今日は5月13日。35年前の1988年の今日、チェットベイカーが亡くなりました。

58歳でした。

午前3時10分過ぎ、アムステルダム中央駅にほど近い「ホテル・プリンス・ヘンドリック」3階のC20号室の窓から、ホテル前の歩道に転落して。


事故ということで一応の決着は見たものの、それが本当に事故だったのか、あるいは自殺だったのか他殺だったのか、様々な憶測を呼び、真相は謎に包まれたままだったようです。


 

今夜は追悼の意味も込めて。


私がチェットベイカーを初めて知ったのは、1988年の秋でした。ですから、亡くなったそのすぐ後ということになりますね。

 

何か悩み事があったのだろうと思います。それが仕事のことだったのか、女性のことだったのか何だったのか、どんなことで悩んでいたのか、まったく思い出せません。でも、わざわざあてもなく県境を越えて車を走らせたくらいですから、何かあったのでしょう。そのときのBlueな気分だけは何となく覚えています。岬の先端に建つ白い灯台のそばに車を止めて、ぼんやりと海を眺めていました。
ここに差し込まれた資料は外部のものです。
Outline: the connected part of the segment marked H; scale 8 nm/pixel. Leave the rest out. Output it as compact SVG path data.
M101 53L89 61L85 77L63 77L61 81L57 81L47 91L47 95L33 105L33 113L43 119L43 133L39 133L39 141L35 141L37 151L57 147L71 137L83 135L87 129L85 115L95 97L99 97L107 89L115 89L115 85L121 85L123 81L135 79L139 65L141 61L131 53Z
そろそろ帰ろうか、いつまでもここにいたって仕方がない、と思いながら、たまたまスイッチを入れたラジオから流れてきたのが、チェットベイカーのAlmost Blue と、それに続く My Funny Valentine でした。「メモリーズ」という新譜の紹介でした。

Almost Blue が始まった瞬間、海の青さと空の青さとチェットベイカーが胸の中に飛び込んできました。かすかに聞き覚えのある名前でしたが、書き止めるものも無く、忘れないように、チェットベイカーチェットベイカーと唱えながら家まで帰ったことを覚えています。
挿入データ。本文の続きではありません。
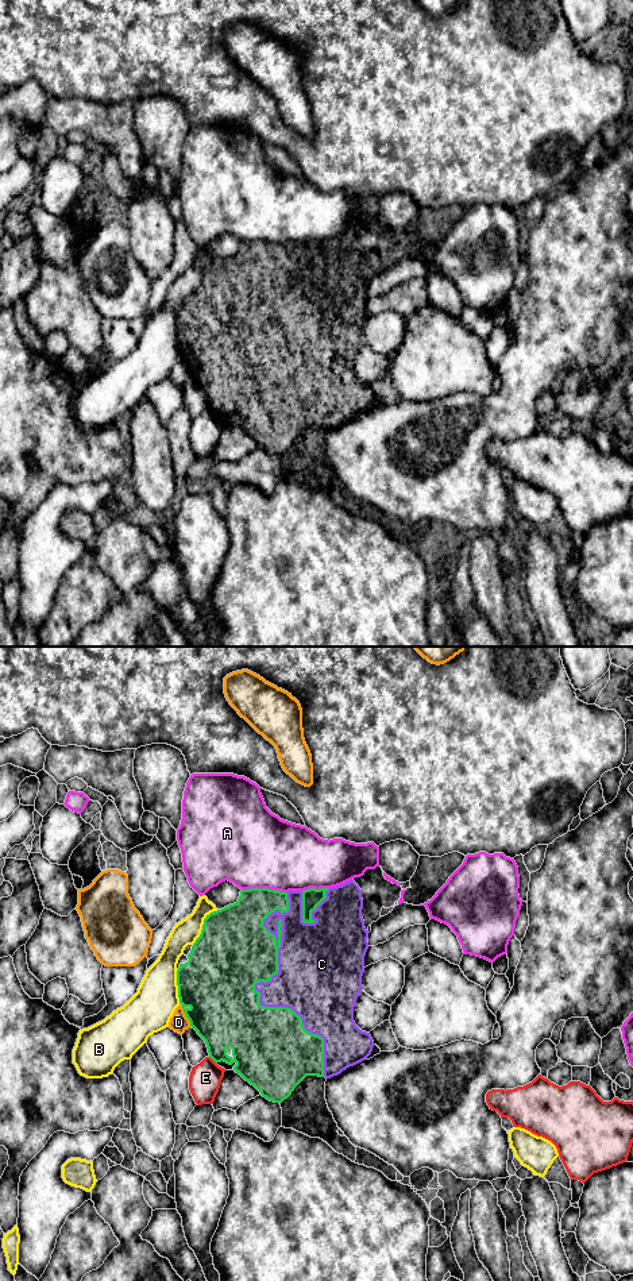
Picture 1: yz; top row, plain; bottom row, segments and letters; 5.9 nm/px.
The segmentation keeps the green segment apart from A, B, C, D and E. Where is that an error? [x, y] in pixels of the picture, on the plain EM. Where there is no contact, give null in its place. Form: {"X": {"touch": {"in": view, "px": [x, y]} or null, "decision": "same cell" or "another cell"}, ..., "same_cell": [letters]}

いつのブログだったか、求めて得たものよりも偶然めぐり会ったものの方が、振り返ってみると、人生において遥かに深い意味があったような気がする、といったふうなことを書きました。まさにチェットベイカーとの出会いがそれで、撃ち抜かれたという感じです。


まず、「メモリーズ」が、それから年を明けて「フォア」というCDが発売されました。DVDが発売されるのはその後、何年も経ってからです。

これらは、1987年6月14日の東京公演、会場は昭和女子大学人見記念講堂、ここでのコンサートの模様を収録したものです。このときチェットベイカーはヘロインを絶って来日したそうです。それにしても、薬物の常習者でそれにまつわるトラブルや逮捕歴でも、つとに知られている人物なのに、よく入国できたものだなあと不思議な気がしないでもありません。

 

 

ともかくも、典型的な破滅型天才ジャズメン・チェットベイカーにとって、この日の、この東京公演のためだけに、ただそのためだけに、これまでの途方もない人生の蕩尽と、放浪の旅が必要であったのだと言われれば、そう納得せざるを得ない、秘蹟とでもいうべきパフォーマンスだと私は思うのです。

この東京公演こそは、長い苦渋の旅路の果てに、遂にただひとり、天才チェットベイカーのみがその高みに到達した、聖性蕭然たる地平が広がる最晩年のパフォーマンスで、全ジャズ領域における名演中の名演、傑作中の傑作だと思っています。



と、随分と力を入れてしまいました。

 

つまりこれが、撃ち抜かれたということなのです。